LONDON -- Boeing's 787 Dreamliner is overweight and experiencing delays with some suppliers, the company said yesterday, while stressing that the long-range, fuel-efficient jet remains on budget and on schedule.
Boeing Commercial Airplanes' chief executive, Alan Mulally, speaking in London on the eve of the Farnborough Air Show, declined to say where 787 supply problems were occurring or by how much the plane was exceeding its target weight.
He emphasized that the plane remains on course for its first flight in mid-2007 and entry into service the following year.
``Some partners are a little behind on the schedule but we're working with them on recovery plans," he said, adding that ``the systems are coming together really well, the electrical power looks good" and the plane's Rolls-Royce PLC and General Electric Co. engines come ``very, very close to their performance goals."
Boeing Co. does not disclose development costs.

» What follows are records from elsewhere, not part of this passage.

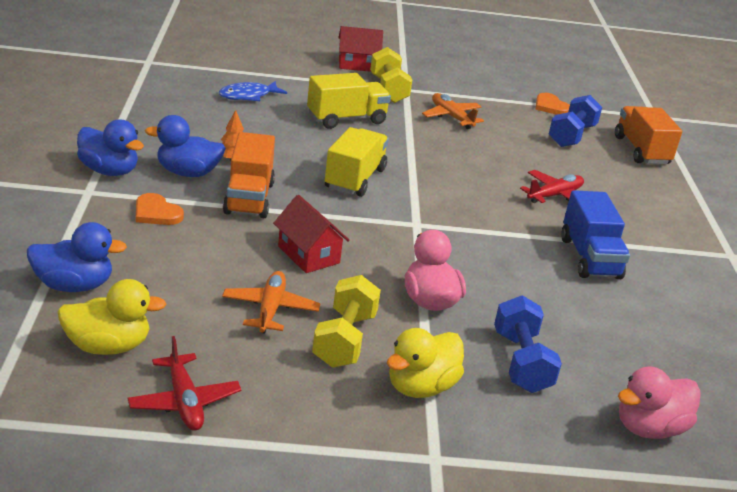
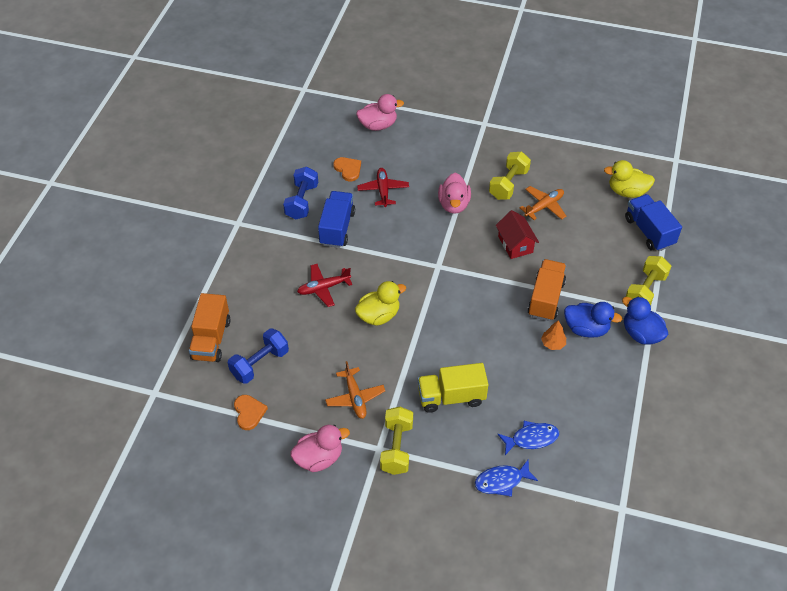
camera: 160 degrees left, 20 degrees up
(74, 285) = (649, 231): blue duck -> blue truck
(95, 212) = (645, 291): none -> yellow dumbbell
(156, 213) = (607, 288): orange heart -> orange heart (348, 169)
(184, 401) = (590, 159): red plane -> red plane (383, 190)
(270, 309) = (544, 206): orange plane -> orange plane turned 150 degrees counterclockwise
(274, 74) = (501, 481): none -> blue fish
(355, 179) = (466, 315): yellow truck -> none
(357, 64) = (412, 501): red house -> none
(421, 387) = (478, 155): yellow duck -> yellow duck (378, 315)
(460, 84) = (319, 458): none -> pink duck
(521, 362) = (421, 163): blue dumbbell -> blue dumbbell (302, 201)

Spokesman Charlie Miller said the supply and weight issues would not affect the program's budget. ``At the moment there's nothing that's actually going to increase costs or delay the schedule," Miller said.
With 360 firm orders two years before the first delivery, Boeing says the Dreamliner program has already earned the title of most successful jet launch.

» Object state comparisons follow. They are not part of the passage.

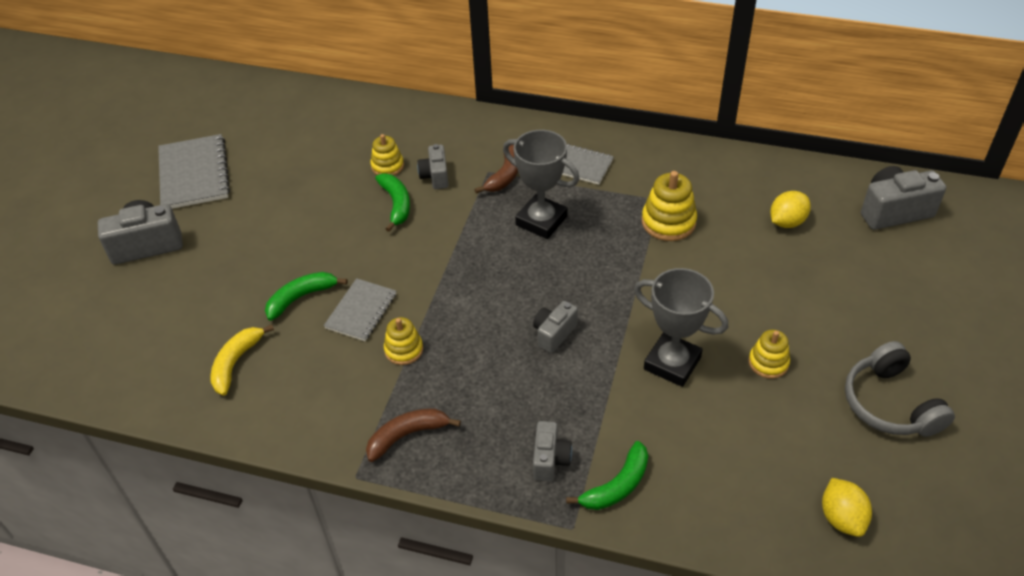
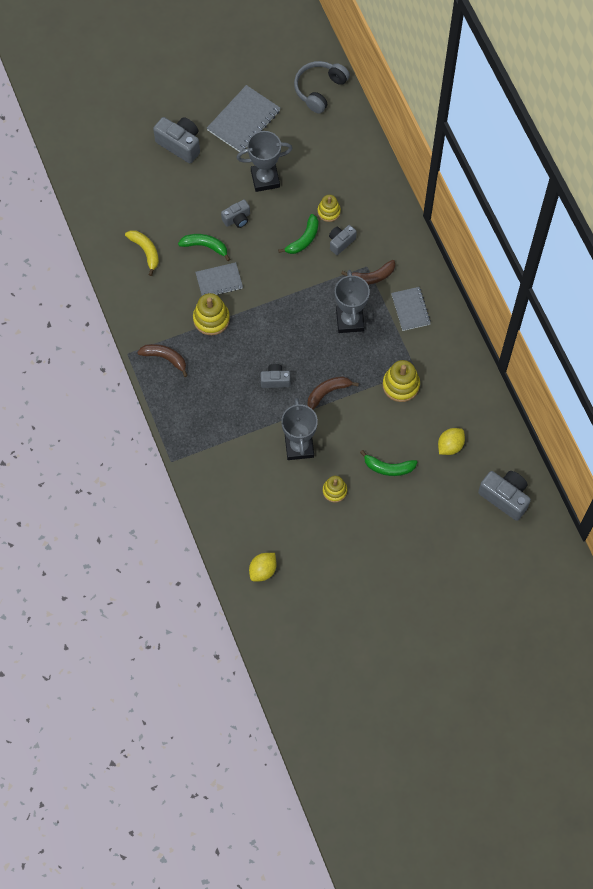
camera: 50 degrees right, 20 degrees up
(236, 363) = (145, 251): yellow banana -> yellow banana turned 75 degrees clockwise
(284, 195) = (265, 179): none -> grey trophy
(404, 350) = (211, 319): yellow stacking toy -> yellow stacking toy, size x1.54
(550, 460) = (199, 428): grey camera -> grey camera (237, 219)
(617, 486) = (207, 466): green banana -> green banana (388, 467)
(618, 292) = (328, 392): none -> brown banana
(787, 222) = (450, 446): yellow lemon -> yellow lemon turned 60 degrees counterclockwise
(889, 404) = (350, 560): grey headphones -> grey headphones (319, 89)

On the defense schedule, Boeing's F-15 and F/A-18 fighters will be on display at the Farnborough Air Show, as will Russia's MiG-29OVT jet, the Eurofighter Typhoon, and Swedish Saab AB's Gripen.
Lockheed Martin Corp. will give an update on the F-35 Joint Strike Fighter, which is scheduled to begin test flights in October.
Raytheon Co. will display Britain's newest spy plane, the Sentinel R1, which adds a sophisticated radar system to a Bombardier Global express business jet.